The input
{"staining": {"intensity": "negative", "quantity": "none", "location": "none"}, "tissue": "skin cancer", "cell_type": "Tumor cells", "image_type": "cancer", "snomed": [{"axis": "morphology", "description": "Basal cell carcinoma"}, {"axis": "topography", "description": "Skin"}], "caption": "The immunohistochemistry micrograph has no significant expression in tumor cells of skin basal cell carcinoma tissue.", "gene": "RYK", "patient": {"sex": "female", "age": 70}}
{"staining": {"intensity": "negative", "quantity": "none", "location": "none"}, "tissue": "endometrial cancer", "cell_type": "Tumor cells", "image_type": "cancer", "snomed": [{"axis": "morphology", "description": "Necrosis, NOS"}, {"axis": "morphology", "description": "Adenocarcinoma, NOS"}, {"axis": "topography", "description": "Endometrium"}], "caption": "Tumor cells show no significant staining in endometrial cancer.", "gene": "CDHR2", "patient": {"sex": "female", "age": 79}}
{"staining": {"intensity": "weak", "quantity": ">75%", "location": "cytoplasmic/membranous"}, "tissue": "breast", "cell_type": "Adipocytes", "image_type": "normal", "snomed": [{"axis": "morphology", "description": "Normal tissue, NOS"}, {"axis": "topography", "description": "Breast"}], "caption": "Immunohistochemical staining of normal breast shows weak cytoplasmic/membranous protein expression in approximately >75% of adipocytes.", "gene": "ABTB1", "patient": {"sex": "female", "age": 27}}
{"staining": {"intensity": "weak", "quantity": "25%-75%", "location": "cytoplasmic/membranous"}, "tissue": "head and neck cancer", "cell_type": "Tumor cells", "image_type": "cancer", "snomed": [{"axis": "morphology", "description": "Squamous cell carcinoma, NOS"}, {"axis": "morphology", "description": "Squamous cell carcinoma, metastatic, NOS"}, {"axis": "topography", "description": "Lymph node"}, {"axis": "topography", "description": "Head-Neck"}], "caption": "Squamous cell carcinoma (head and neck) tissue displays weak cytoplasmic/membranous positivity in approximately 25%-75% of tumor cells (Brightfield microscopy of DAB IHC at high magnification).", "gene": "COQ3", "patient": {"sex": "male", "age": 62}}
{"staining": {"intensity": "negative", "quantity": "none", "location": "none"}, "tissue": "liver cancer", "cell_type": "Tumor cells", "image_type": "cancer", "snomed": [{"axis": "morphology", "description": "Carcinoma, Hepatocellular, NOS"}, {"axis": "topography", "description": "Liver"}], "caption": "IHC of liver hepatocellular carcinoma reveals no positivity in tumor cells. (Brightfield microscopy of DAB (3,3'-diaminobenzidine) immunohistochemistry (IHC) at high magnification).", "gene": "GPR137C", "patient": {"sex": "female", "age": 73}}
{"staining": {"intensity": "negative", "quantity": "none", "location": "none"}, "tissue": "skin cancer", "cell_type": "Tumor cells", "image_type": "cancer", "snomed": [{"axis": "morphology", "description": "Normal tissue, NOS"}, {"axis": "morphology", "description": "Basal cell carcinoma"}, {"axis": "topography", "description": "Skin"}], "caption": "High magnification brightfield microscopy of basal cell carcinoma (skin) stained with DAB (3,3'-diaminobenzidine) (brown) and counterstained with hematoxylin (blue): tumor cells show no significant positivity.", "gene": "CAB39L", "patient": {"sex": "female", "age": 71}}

Required action
Each line that contains the string "Skin" should be copied from the data above.

Output
{"staining": {"intensity": "negative", "quantity": "none", "location": "none"}, "tissue": "skin cancer", "cell_type": "Tumor cells", "image_type": "cancer", "snomed": [{"axis": "morphology", "description": "Basal cell carcinoma"}, {"axis": "topography", "description": "Skin"}], "caption": "The immunohistochemistry micrograph has no significant expression in tumor cells of skin basal cell carcinoma tissue.", "gene": "RYK", "patient": {"sex": "female", "age": 70}}
{"staining": {"intensity": "negative", "quantity": "none", "location": "none"}, "tissue": "skin cancer", "cell_type": "Tumor cells", "image_type": "cancer", "snomed": [{"axis": "morphology", "description": "Normal tissue, NOS"}, {"axis": "morphology", "description": "Basal cell carcinoma"}, {"axis": "topography", "description": "Skin"}], "caption": "High magnification brightfield microscopy of basal cell carcinoma (skin) stained with DAB (3,3'-diaminobenzidine) (brown) and counterstained with hematoxylin (blue): tumor cells show no significant positivity.", "gene": "CAB39L", "patient": {"sex": "female", "age": 71}}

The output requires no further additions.